[Written instruction A]
Retype every line of the entries below word for word, leaving out the pictures.

Love it or hate it, Marmite is the vegan’s friend

We’ve all got childhood memories of eating Marmite. Mine are of it spread very, very thinly on buttered white bread – just a hint of that salty savouriness. Any more would have been too much because Marmite really does pack a punch – too much really is too much. And, as the advertising slogan goes, you either love it or hate it.

But even if spreading it on toast or having it on pasta as Nigella suggests is not your thing, incorporating a little bit of that black, salty, sticky goo into savoury dishes can really give them a deep, complex flavour that dishes made of purely plant-based ingredients can sometimes lack.

So what exactly is Marmite – or Vegemite as our friends down under call it? Basically, it is the yeast left over from beer brewing, mixed with vegetables extracts and vitamins to create the dark, intensely flavoured paste we know so well.

[Dataset rows]
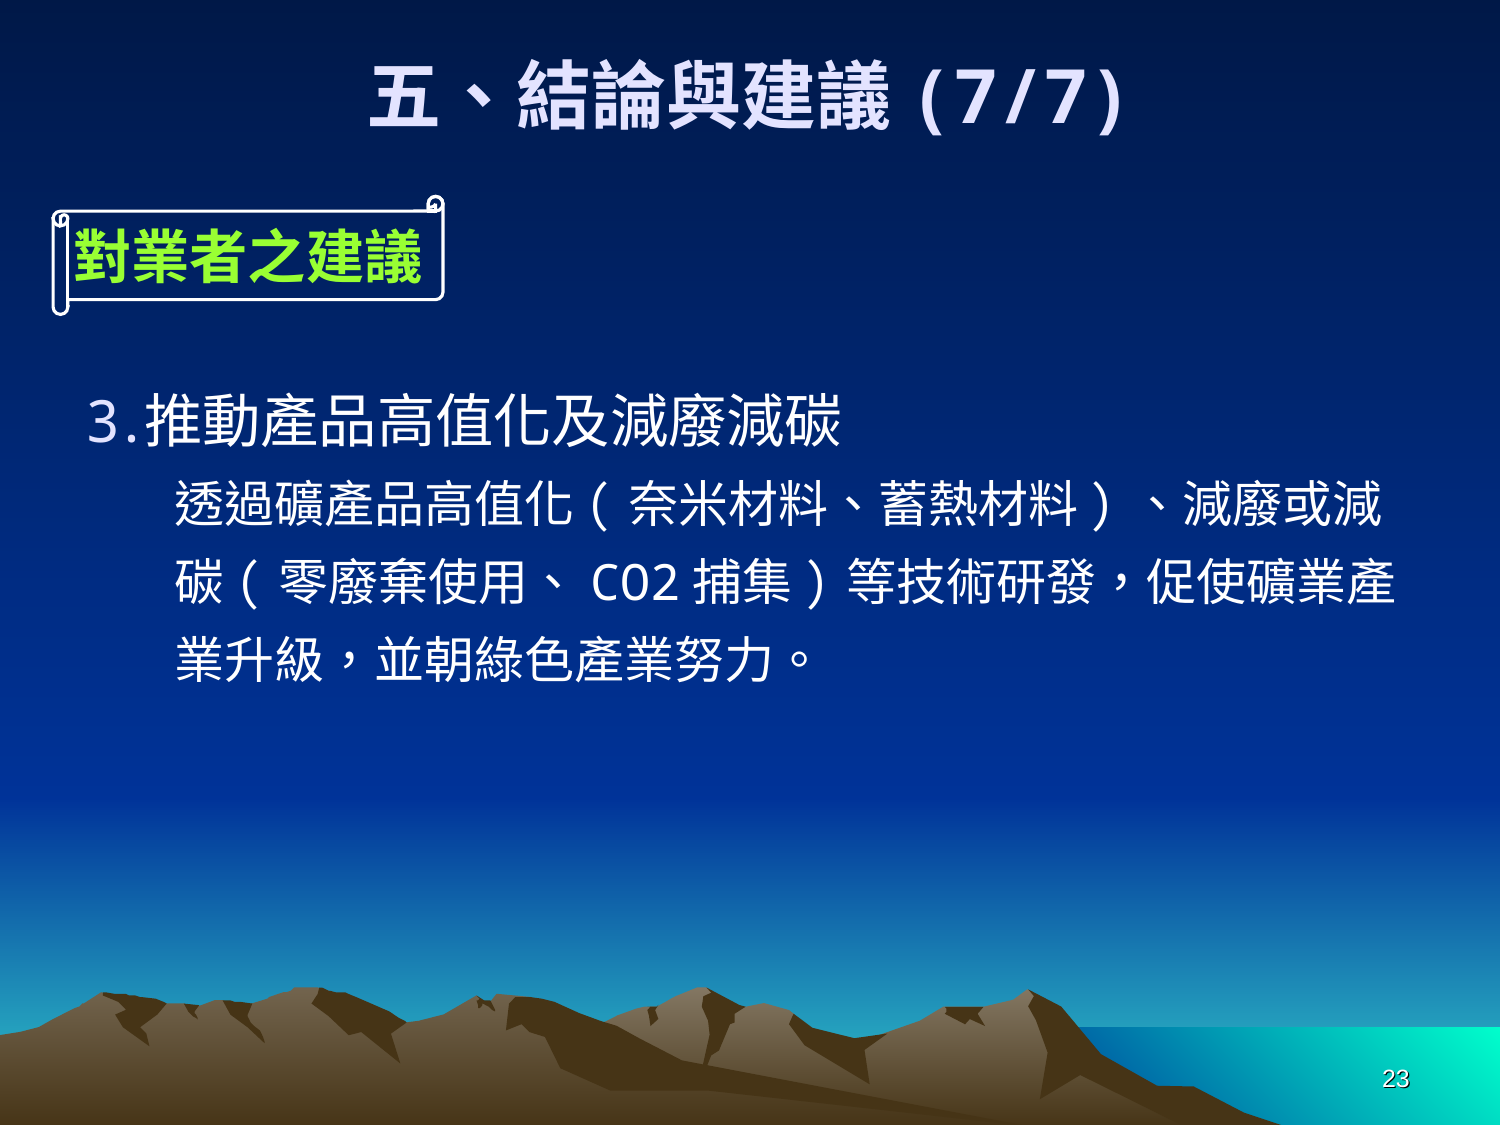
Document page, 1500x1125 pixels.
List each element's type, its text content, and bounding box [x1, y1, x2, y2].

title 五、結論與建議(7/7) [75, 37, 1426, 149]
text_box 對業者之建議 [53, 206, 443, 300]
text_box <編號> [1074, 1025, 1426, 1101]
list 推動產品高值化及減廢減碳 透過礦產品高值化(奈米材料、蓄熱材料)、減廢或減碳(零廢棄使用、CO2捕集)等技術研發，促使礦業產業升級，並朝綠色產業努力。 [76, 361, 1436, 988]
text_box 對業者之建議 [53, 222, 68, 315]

[Written instruction B]
In the Marmite article, what name do "our friends down under" use for Marmite?

[Written answer A]
Document page, 1500x1125 pixels.
List each element's type, its text content, and bounding box [x1, y1, x2, y2].

title 五、結論與建議(7/7) [75, 37, 1426, 149]
text_box 對業者之建議 [53, 206, 443, 300]
text_box <編號> [1074, 1025, 1426, 1101]
list 推動產品高值化及減廢減碳 透過礦產品高值化(奈米材料、蓄熱材料)、減廢或減碳(零廢棄使用、CO2捕集)等技術研發，促使礦業產業升級，並朝綠色產業努力。 [76, 361, 1436, 988]
text_box 對業者之建議 [53, 222, 68, 315]

[Written answer B]
Vegemite